Du coup, quel est le projet ? Fabien Vehlmann a eu l’idée et l’envie de faire un livre érotique, mais la question qui s’est vite posée, c’est celle de la forme.
Il a donc opté pour celle des entretiens, qu’il a menés auprès de son entourage plus ou moins proche, mais aussi auprès d’inconnu•es dans le cadre de festivals. Il a également fait paraître des petites annonces dans les journaux pour inviter les gens à partager leur expérience.
Il a récolté tout un tas de petites histoires au fil de ces rencontres plus ou moins fortuites. En véritable reporter de terrain, Fabien Vehlmann a par exemple été en immersion dans des lieux de libertinage pour en apprendre un peu plus sur ce milieu, toujours en toute bienveillance.

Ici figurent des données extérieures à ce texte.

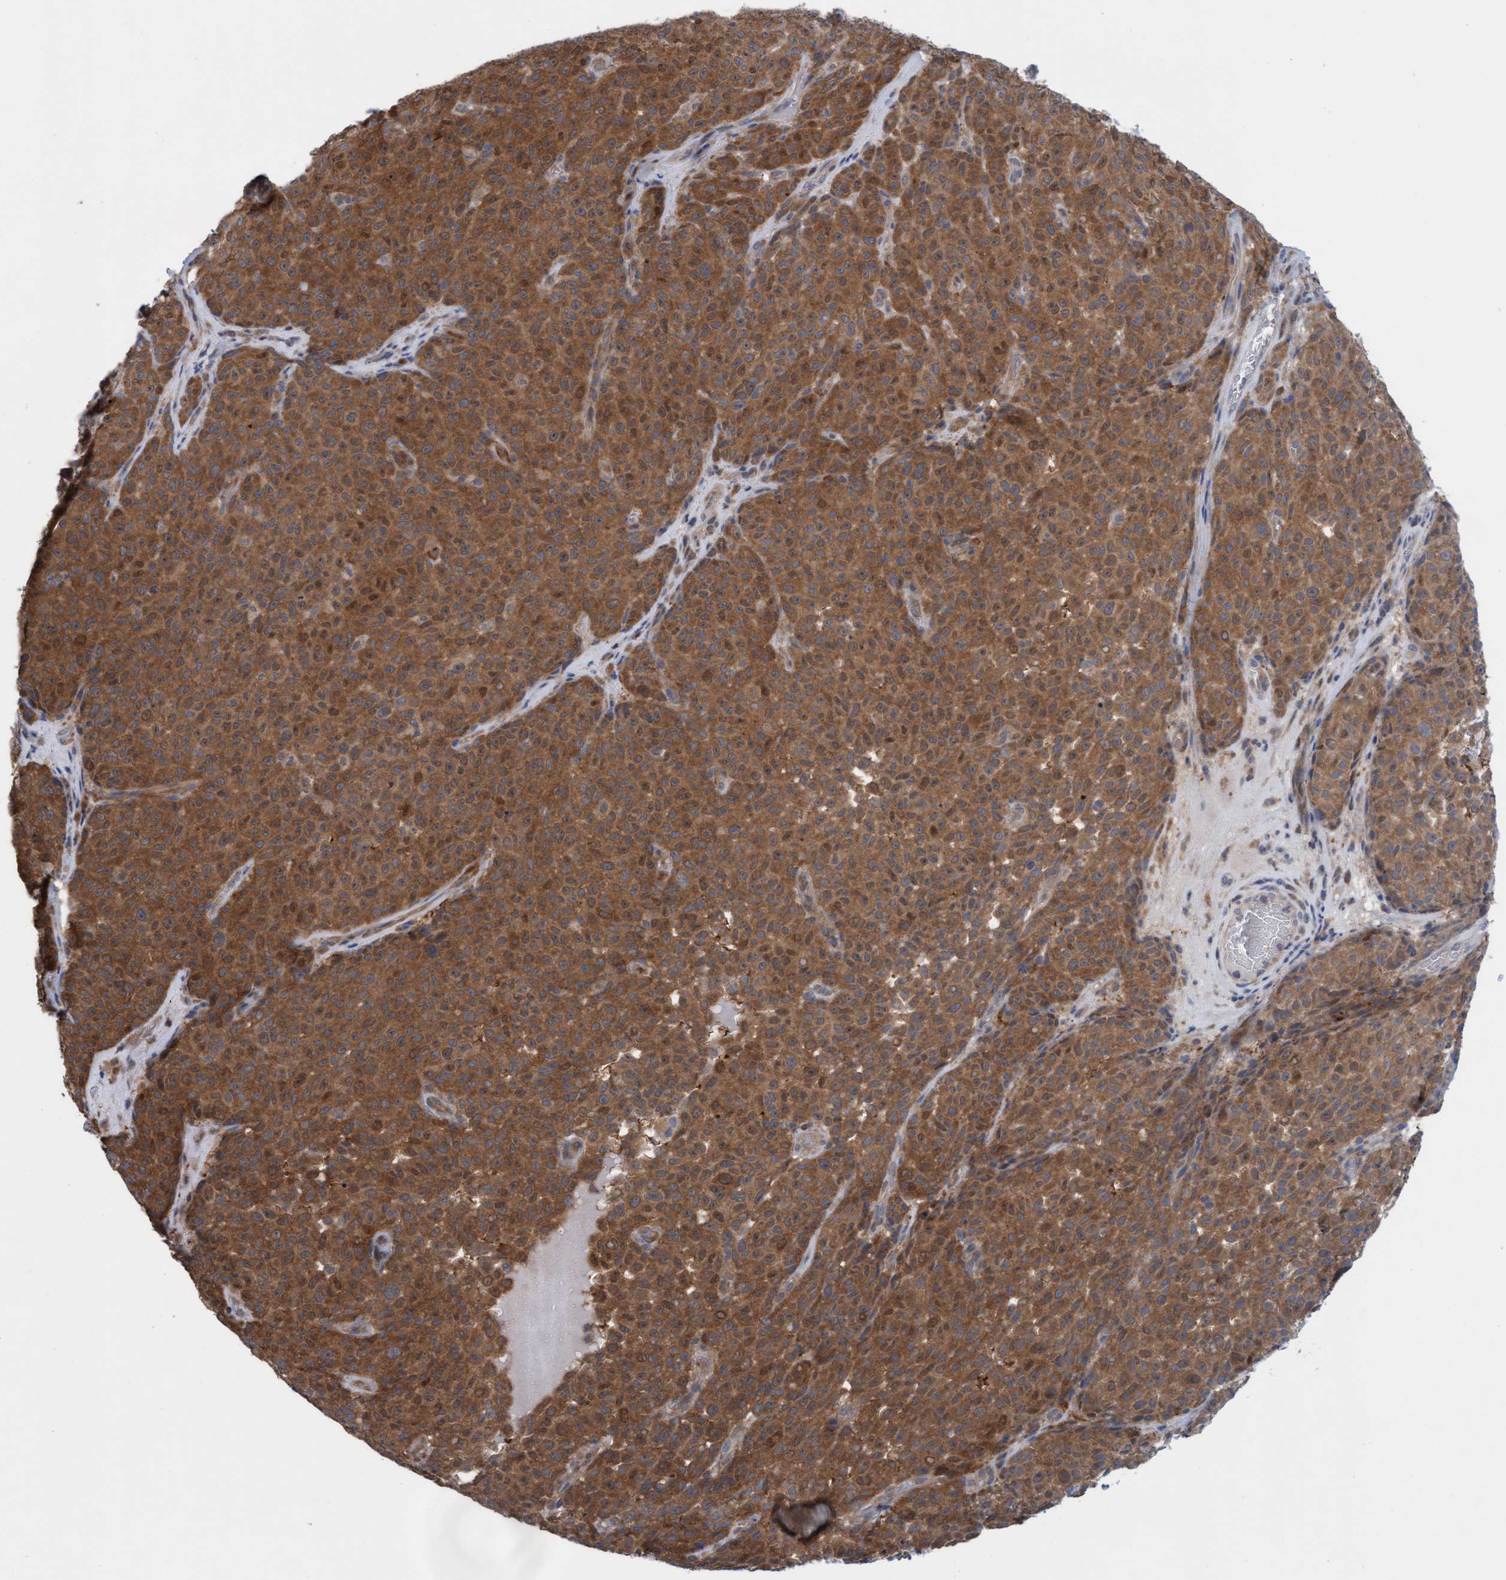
{"staining": {"intensity": "moderate", "quantity": ">75%", "location": "cytoplasmic/membranous"}, "tissue": "melanoma", "cell_type": "Tumor cells", "image_type": "cancer", "snomed": [{"axis": "morphology", "description": "Malignant melanoma, NOS"}, {"axis": "topography", "description": "Skin"}], "caption": "DAB (3,3'-diaminobenzidine) immunohistochemical staining of malignant melanoma exhibits moderate cytoplasmic/membranous protein expression in approximately >75% of tumor cells.", "gene": "KLHL25", "patient": {"sex": "female", "age": 82}}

Les personnes interrogées ont raconté leurs anecdotes autour du sexe : ce qu’elles avaient pu voir, expérimenter, entendre, leur rapport à la sexualité, leurs rêves coquins, ce qui les émoustille. Elles ont aussi raconté leurs pratiques et l’histoire qui peut y être rattachée.
Ces récits ne sont pas uniquement centrés sur des actes sexuels : un homme de 70 ans raconte par exemple qu’il a réalisé qu’il était éperdument amoureux de sa femme le jour où sa libido a été complètement annihilée par sa chimiothérapie.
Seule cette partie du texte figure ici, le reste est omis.